Do you know if your company sponsors a Wellness Programme?  Having a healthy staff is financially rewarding for a company--absenteeism decreases, productivity increases, morale heightens, well being threads through staff’s work, home, family life. The greatest asset a business has is its staff.

As businesses become more aware of the benefits of Pilates, it is being incorporated into these Programmes. They generally include membership to gyms, fitness centres, clubs or allocating a space onsite if the company is large enough. Different health/healing modalities such as chiropractic and massage therapies, programmes for stress reduction, drug addiction, grieve counseling, etc., are usually also included.

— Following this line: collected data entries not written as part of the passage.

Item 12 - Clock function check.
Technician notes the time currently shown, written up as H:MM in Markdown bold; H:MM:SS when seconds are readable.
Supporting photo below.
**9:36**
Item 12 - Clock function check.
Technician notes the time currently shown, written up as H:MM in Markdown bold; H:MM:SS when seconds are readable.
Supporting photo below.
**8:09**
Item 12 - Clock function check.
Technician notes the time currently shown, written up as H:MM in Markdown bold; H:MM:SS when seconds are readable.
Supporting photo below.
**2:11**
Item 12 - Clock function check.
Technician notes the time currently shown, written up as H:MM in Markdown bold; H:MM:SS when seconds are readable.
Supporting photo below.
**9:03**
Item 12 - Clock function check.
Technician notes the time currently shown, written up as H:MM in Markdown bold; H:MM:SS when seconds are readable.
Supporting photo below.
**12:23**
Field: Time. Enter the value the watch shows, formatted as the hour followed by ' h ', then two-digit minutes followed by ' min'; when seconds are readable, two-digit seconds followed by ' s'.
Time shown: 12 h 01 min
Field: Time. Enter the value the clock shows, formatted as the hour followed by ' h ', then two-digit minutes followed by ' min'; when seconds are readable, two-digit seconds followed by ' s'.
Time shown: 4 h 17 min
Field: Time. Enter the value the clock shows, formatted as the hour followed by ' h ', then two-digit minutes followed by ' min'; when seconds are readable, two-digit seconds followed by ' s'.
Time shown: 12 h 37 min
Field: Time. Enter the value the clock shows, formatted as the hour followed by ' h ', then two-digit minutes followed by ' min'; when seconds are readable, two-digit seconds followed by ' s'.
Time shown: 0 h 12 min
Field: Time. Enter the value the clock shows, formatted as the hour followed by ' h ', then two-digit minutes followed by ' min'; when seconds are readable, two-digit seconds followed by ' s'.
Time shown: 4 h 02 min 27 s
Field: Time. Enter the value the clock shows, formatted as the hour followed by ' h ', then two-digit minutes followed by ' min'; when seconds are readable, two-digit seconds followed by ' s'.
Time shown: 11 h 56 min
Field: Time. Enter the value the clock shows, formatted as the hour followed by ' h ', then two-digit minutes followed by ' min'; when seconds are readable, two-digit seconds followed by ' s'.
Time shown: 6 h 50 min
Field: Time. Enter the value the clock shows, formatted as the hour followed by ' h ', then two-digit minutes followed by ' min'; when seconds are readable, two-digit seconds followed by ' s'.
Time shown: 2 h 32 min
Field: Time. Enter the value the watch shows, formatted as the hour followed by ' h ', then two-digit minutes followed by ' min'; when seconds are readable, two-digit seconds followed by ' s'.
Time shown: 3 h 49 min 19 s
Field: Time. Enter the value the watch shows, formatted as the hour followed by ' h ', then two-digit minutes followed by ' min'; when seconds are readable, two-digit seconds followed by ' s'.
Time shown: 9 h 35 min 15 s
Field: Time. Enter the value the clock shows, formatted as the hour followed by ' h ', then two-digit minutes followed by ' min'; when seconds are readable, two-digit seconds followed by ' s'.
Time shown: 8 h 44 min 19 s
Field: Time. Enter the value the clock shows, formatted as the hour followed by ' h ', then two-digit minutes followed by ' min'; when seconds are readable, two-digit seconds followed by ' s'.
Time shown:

Insurance companies will also approve Pilates when recommended by a physician, physical therapist, or chiropractor.  At LWP, we work with the  medical staff if there are existing issues that need to be addressed.

 

 

FALL MENU

Here is a bountiful fall menu to delight in the season’s fresh and locally grown produce. Multiple servings of vegetables and fruits is easy this season.

Protein from vegetable sources is healthy for you and good for the environment.  Here are two soup recipes--one with chick peas (garbanzo beans) and one with lentils for the base--which provide for your needed macronutrients of protein, carbohydrate and fat from vegetable sources. Each also provides five to six different vegetables within the stock, giving you a wide array of micronutrients within one dish.

Salad dressings are easy to make and taste the best when home made.  Many variations can be adapted from the Everyday Vinaigrette.  Use darker leaf and different coloured vegetables for more micronutrient content in your servings.

The cornbread recipe provides a change in our diet from wheat to corn. Rice or soy milk can be used instead of dairy. Another useful substitution for an egg—1 tblsp of ground flax seed with water to moisten.  It cooks the best to a crispy-crust when baked in a cast iron pan

This is the season for apples.  Picking your own is the best, with several local Milton farms to choose from.  The Baked Apples with Maple Yogurt Sauce is high in zinc and potassium, while low in fat.

Spiced Chickpeas and Vegetable Soup
Healthy Lentil Soup
Freezer Coleslaw
Everyday Vinaigrette
Baked Apples with Maple Yogurt Sauce
Basic Cornbread

 

 

Spiced Chickpeas and Vegetable Soup

Ingredients:

1 onion, chopped

2 cloves garlic, crushed

1 large carrot, chopped

1 large potato, chopped

1 zucchini, chopped

5 knobs frozen spinach or 1 cup frozen peas

1 cup fresh or frozen corn

410 g canned chickpeas, drained

2 tsp curry powder

1 tsp ground cumin

1 tbs tomato paste

1 litre water

2 vegetable stock cubes

chopped fresh cilantro for garnish

3 to 4 tbs olive oil

 

In a pot, sauté onion, garlic until soft. Add carrot, potato and sauté for 2-3 min. Stir in curry powder, cumin and cook for 2 min. Stir in tomato paste, chickpeas, water and stock. Bring to the boil, lower the heat and simmer for 20 min or until vegetables are tender. Stir in spinach/peas, zucchini and corn and cook for 5 min.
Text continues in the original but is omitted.